I have the fortunate experience to be the mother of three beautiful children, Landon, Cory and Bethany, all of which I love profoundly and unconditionally. Recently, my son, Cory Roussel, passed from this life and into the next, plunging us all into a redefined existence along with intense grief and sorrow. Through this process I am reminded of the profundity of my love for Cory and he for me. One of the most powerful expressions of this love occurred while my son was incarcerated in downtown San Diego as his probation was revoked on a charge of transporting an illegal alien across the border.
Prior to Cory’s return to prison, his life was one filled with anger, confusion and depression because of the hate he had stored in his heart for the probation department that failed him miserably. As a result, my experiences with him before leaving for prison were during a very dark period of his life. Immediately prior to his probation being revoked, Cory experienced a supernatural endowment of courage to forgive, which released him to begin the journey of transmuting a one year prison term to one of personal growth. During that time, Cory wrote many letters to many people, sharing this new freedom he was experiencing. It turned my world upside down and opened my eyes to an entirely new way of living.
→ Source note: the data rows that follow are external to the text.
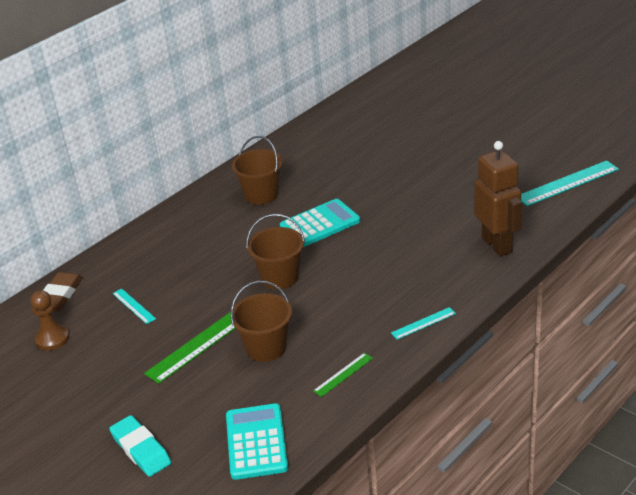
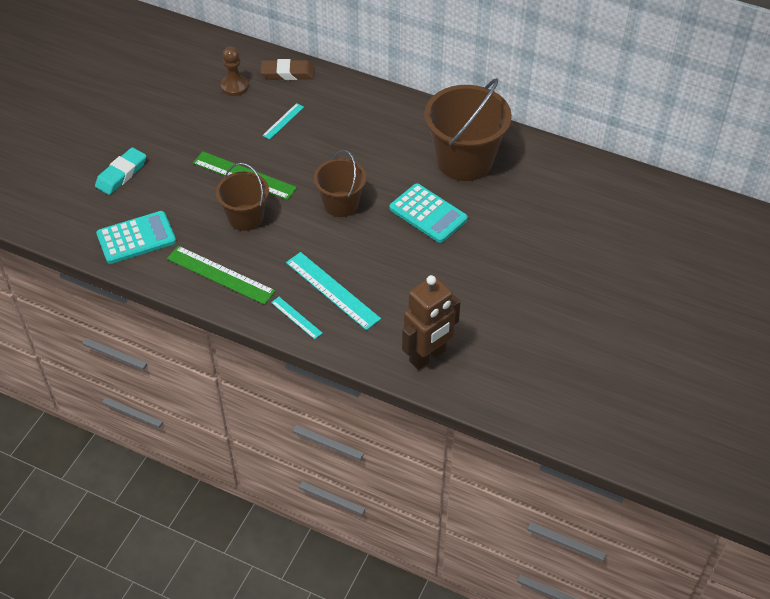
camera: 70 degrees right, 15 degrees up
brown bucket [232,136,283,205] -> brown bucket [424,78,512,181], size x1.67
green ruler [313,353,373,397] -> green ruler [167,246,275,305], size x1.87
turquoise ruler [521,160,619,206] -> turquoise ruler moved to [286,252,381,330]

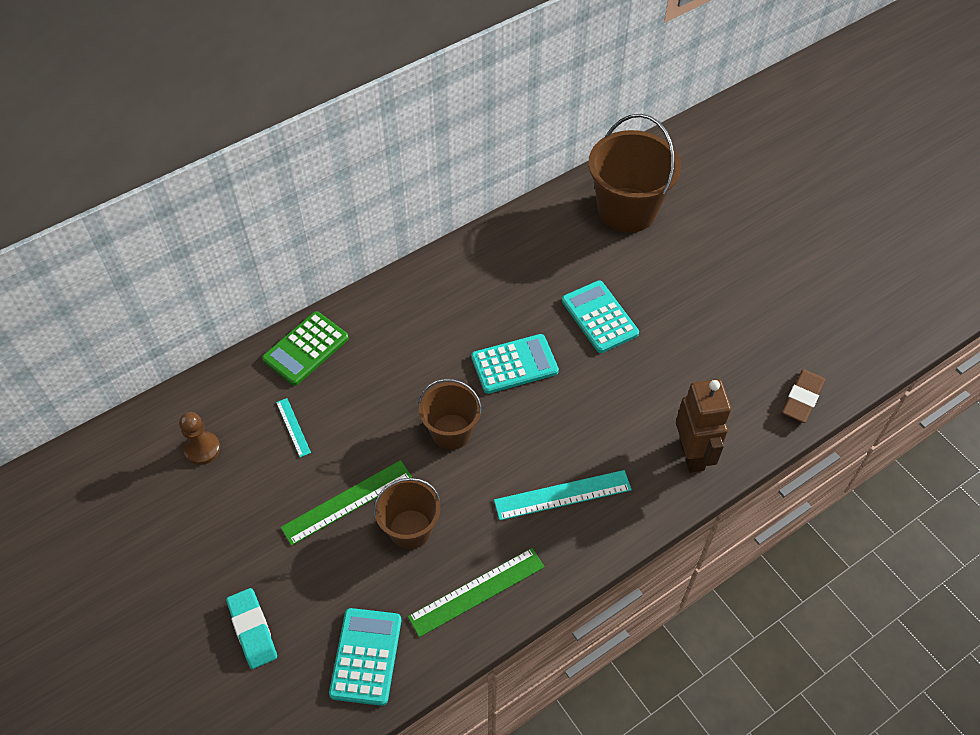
camera: 60 degrees left, 5 degrees up
brown eraser [260,59,315,80] -> brown eraser moved to [782,369,825,423]
turquoise ruler [271,297,322,339] -> none
brown bucket [424,78,512,181] -> brown bucket moved to [588,114,681,233]
none -> green calculator [262,311,349,386]
none -> turquoise calculator [562,280,639,353]

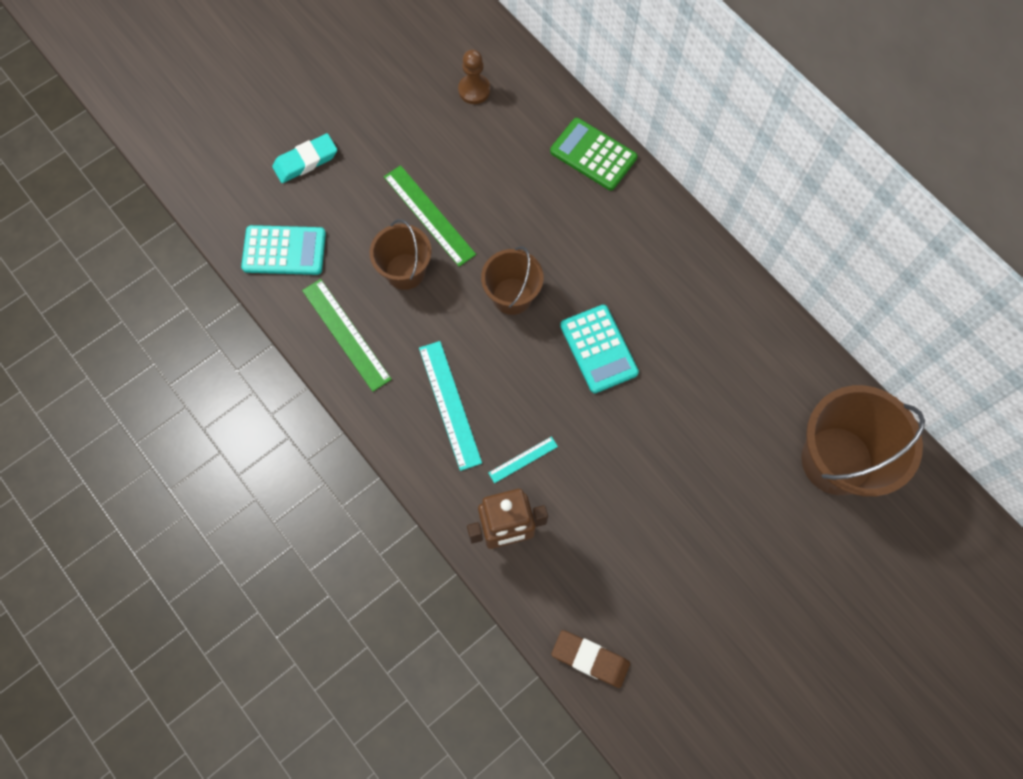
camera: 85 degrees right, 15 degrees up
turquoise ruler [276,398,311,457] -> turquoise ruler moved to [488,436,558,483]
turquoise calculator [562,280,639,353] -> none

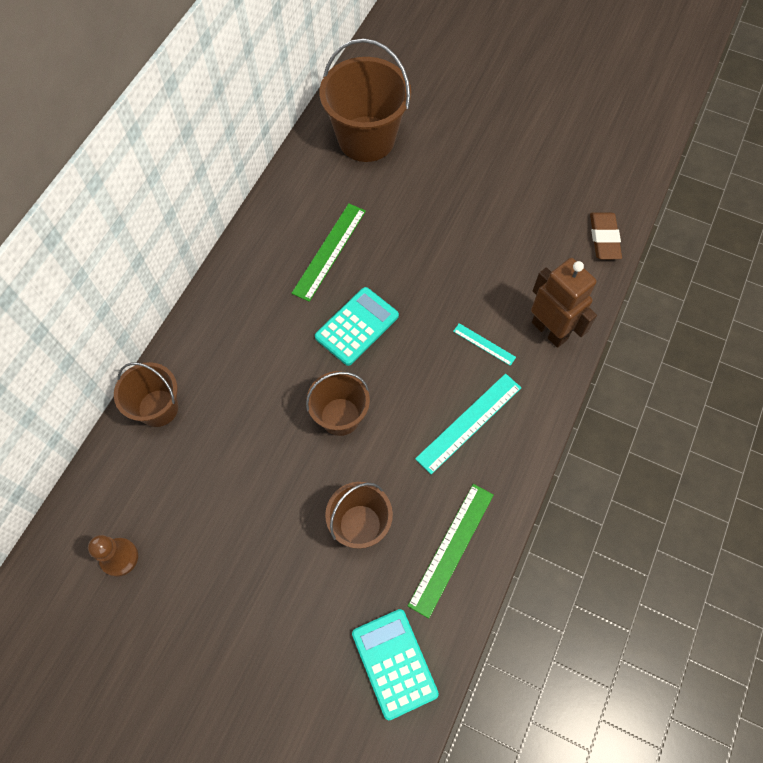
camera: 115 degrees left, 5 degrees down
turquoise eraser [272,133,337,183] -> none
green ruler [384,165,476,267] -> green ruler moved to [291,203,366,302]
green calculator [550,118,637,190] -> brown bucket [114,362,178,427]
After his being in prison for eight months, I chose to give myself the birthday present to be with my son. Because of the strict regulations regarding visitation, I was only allowed to visit for two hours on two consecutive days, Friday and Saturday. When I arrived on Friday, we were allowed to hug each other upon arrival and departure, but otherwise, the visit was a no contact visit sitting opposite each other with about 2 feet of separation in cheap white plastic chairs. His eyes locked mine for 2 hours as we communicated both verbally and unspoken. It was the first time that he allowed me to see him, his true self, completely and unabashedly. Pure love radiating out of his eyes like beacons.
Since I was not allowed to visit him on Sunday, he asked me to come to the park across the street from the prison at 3 o’clock. This prison is a high rise in downtown San Diego, he being 15 floors up. The plan was that he would stand in the window where he had instructed me to look. (It’s pretty hard to see someone clearly from 15 floors up.) While preparing to go I tried to think of what to do to send him a message from the park where I would be standing. I thought of a sign, but then quickly realized he would not be able to read it. So, I tore a large heart out of aluminum foil. At precisely 3 o’clock, I stood in the park looking up and shining my foil heart upwards, squinting up to look for Cory. Then I spotted him, waving wildly with both arms and shining a mirror. We stood there for 15 minutes, he radiating his love and light and I mine. It was one of the most profound moments of my life. Cory changed me completely with his love. For this I am deeply grateful. I love you, Cory.